[Saved data entries]
________________________________________

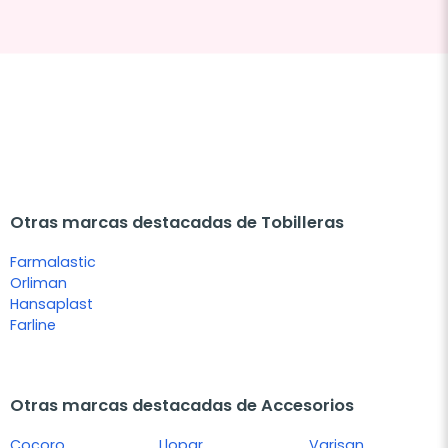
Otras marcas destacadas de Tobilleras
Farmalastic
Orliman
Hansaplast
Farline
Otras marcas destacadas de Accesorios
Cocoro
Llopar
Varisan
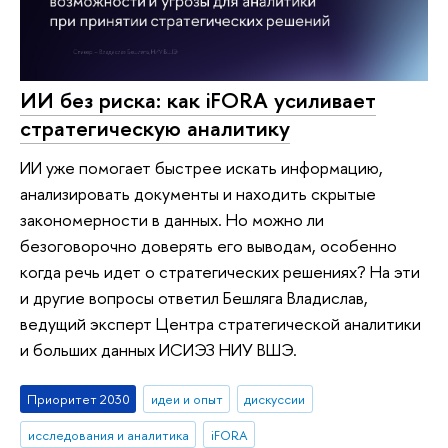
ИИ без риска: как iFORA усиливает
стратегическую аналитику
ИИ уже помогает быстрее искать информацию,
анализировать документы и находить скрытые
закономерности в данных. Но можно ли
безоговорочно доверять его выводам, особенно
когда речь идет о стратегических решениях? На эти
и другие вопросы ответил Бешляга Владислав,
ведущий эксперт Центра стратегической аналитики
и больших данных ИСИЭЗ НИУ ВШЭ.
Приоритет 2030
идеи и опыт
дискуссии
исследования и аналитика
iFORA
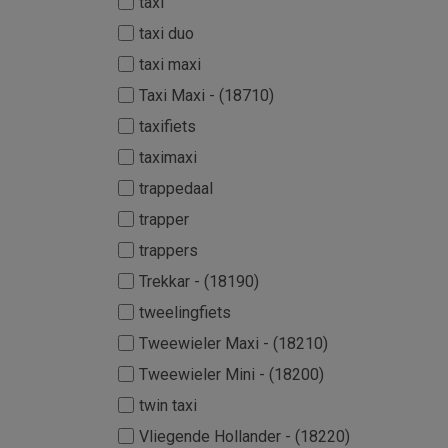
taxi
taxi duo
taxi maxi
Taxi Maxi - (18710)
taxifiets
taximaxi
trappedaal
trapper
trappers
Trekkar - (18190)
tweelingfiets
Tweewieler Maxi - (18210)
Tweewieler Mini - (18200)
twin taxi
Vliegende Hollander - (18220)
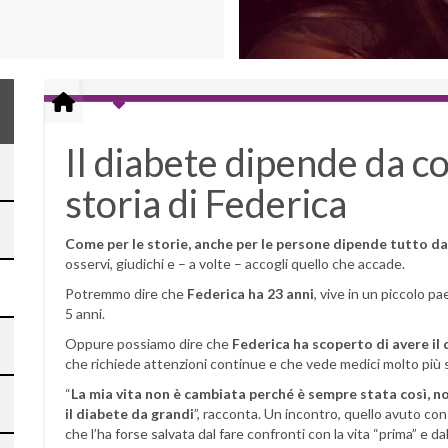
Il diabete dipende da co
storia di Federica
Come per le storie, anche per le persone dipende tutto dal
osservi, giudichi e – a volte – accogli quello che accade.
Potremmo dire che
Federica ha 23 anni
, vive in un piccolo p
5 anni.
Oppure possiamo dire che
Federica ha scoperto di avere il 
che richiede attenzioni continue e che vede medici molto più 
“
La mia vita non è cambiata perché è sempre stata così, n
il diabete da grandi
”, racconta. Un incontro, quello avuto con
che l’ha forse salvata dal fare confronti con la vita “prima”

________________________________________

▶ _About this exercise_
Please identify each line in the material above that contains the string "Tweewieler", and copy those lines in full.

▶ _Output of the exercise_
Tweewieler Maxi - (18210)
Tweewieler Mini - (18200)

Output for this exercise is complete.